ABSTRACT

In March 2003, President George W. Bush and his closest advisors elected to go to war to remove Saddam Hussein and his “regime” from power. The war was unnecessary and the execution of postconfl ict operations demonstrated a remarkable level of incompetence. Saddam Hussein was a threat to the security of the United States and other states in the region; however, he was not the threat the Bush Administration made him into, and there was nothing he possessed that could not be destroyed from the air. 3 Militarily, Saddam Hussein, while a threat, was contained. Charles Duelfer, who interviewed Saddam Hussein after his capture, wrote:

The problem posed by the Saddam regime was not diminishing. We now know he retained his aspiration for WMD. Saddam told us after the war that he would “do whatever is necessary” to respond to comparable threats from his neighbors such as Iran and Israel. However, even without WMD, Saddam could have caused major problems. 4

Aspirations do not generate combat power, and Saddam Hussein, while a problem, had no WMDs and could have been managed without recourse to war.
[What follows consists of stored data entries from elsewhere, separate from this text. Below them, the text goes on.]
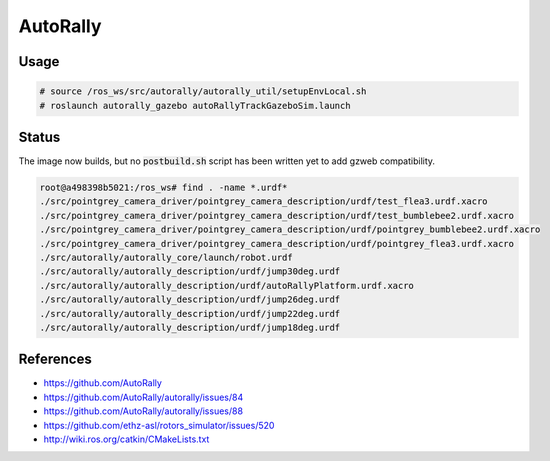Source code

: AutoRally
=========

.. image:: robot.jpg


Usage
-----

.. code::

   # source /ros_ws/src/autorally/autorally_util/setupEnvLocal.sh
   # roslaunch autorally_gazebo autoRallyTrackGazeboSim.launch


Status
------

The image now builds, but no :code:`postbuild.sh` script has been written yet
to add gzweb compatibility.

.. code::

   root@a498398b5021:/ros_ws# find . -name *.urdf*
   ./src/pointgrey_camera_driver/pointgrey_camera_description/urdf/test_flea3.urdf.xacro
   ./src/pointgrey_camera_driver/pointgrey_camera_description/urdf/test_bumblebee2.urdf.xacro
   ./src/pointgrey_camera_driver/pointgrey_camera_description/urdf/pointgrey_bumblebee2.urdf.xacro
   ./src/pointgrey_camera_driver/pointgrey_camera_description/urdf/pointgrey_flea3.urdf.xacro
   ./src/autorally/autorally_core/launch/robot.urdf
   ./src/autorally/autorally_description/urdf/jump30deg.urdf
   ./src/autorally/autorally_description/urdf/autoRallyPlatform.urdf.xacro
   ./src/autorally/autorally_description/urdf/jump26deg.urdf
   ./src/autorally/autorally_description/urdf/jump22deg.urdf
   ./src/autorally/autorally_description/urdf/jump18deg.urdf



References
----------

* https://github.com/AutoRally
* https://github.com/AutoRally/autorally/issues/84
* https://github.com/AutoRally/autorally/issues/88
* https://github.com/ethz-asl/rotors_simulator/issues/520
* http://wiki.ros.org/catkin/CMakeLists.txt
However, Saddam Hussein was not contained economically. UN sanctions and the Oil-for-Food

program were not working. Charles Duelfer, Deputy Chairman of the UN Weapons Inspection Organization, wrote:

But by 2001, it was becoming obvious that the sanctions path was leading to nowhere. Saddam was successfully manipulating people and governments in 1999-2002-when the price of oil averaged well under $30 a barrel. . . . Saddam channeled that illicit income into rebuilding his security services, regime structure, and weapons programs, including prohibited ballistic missiles. 5

In the development of their strategy and plans, Bush and his advisors made a number of assumptions, which proved to be wrong. They believed the war would be short and easy, and that the military power of the United States was so overwhelming they could dictate the course of the war. They believed that unilaterally they could change the course of the history of a foreign state and culture, and, indeed, the entire Middle East region. They believed the war would pay for itself, with the oil wealth of the invaded state. They believed the Iraqi people would be grateful and greet them as liberators. They did not think it was necessary to understand the peoples whose lands they were invading, the dynamic of their social and political systems, or the condition of the infrastructure of the country. Nor did they seek to understand the nature of war against Muslims in the Middle East. They thought primarily of men and machines, technology and logistics, space and time, and their own plans. The war, however, was a chameleon. And by trying to impose their will upon Saddam Hussein’s government, with too little attention to the people, the culture, the region, or the degraded state of Iraq, Bush and his senior-most advisors totally failed to see what they were looking at. They misjudged the situation, and the cost of the war. They missed and destroyed numerous opportunities to share the burden of the war with other states to preclude the insurgency war. The Bush Administration, like the Johnson Administration, placed too much faith in military solutions based on advanced technologies, and by doing so, it grossly misread the situation in Iraq.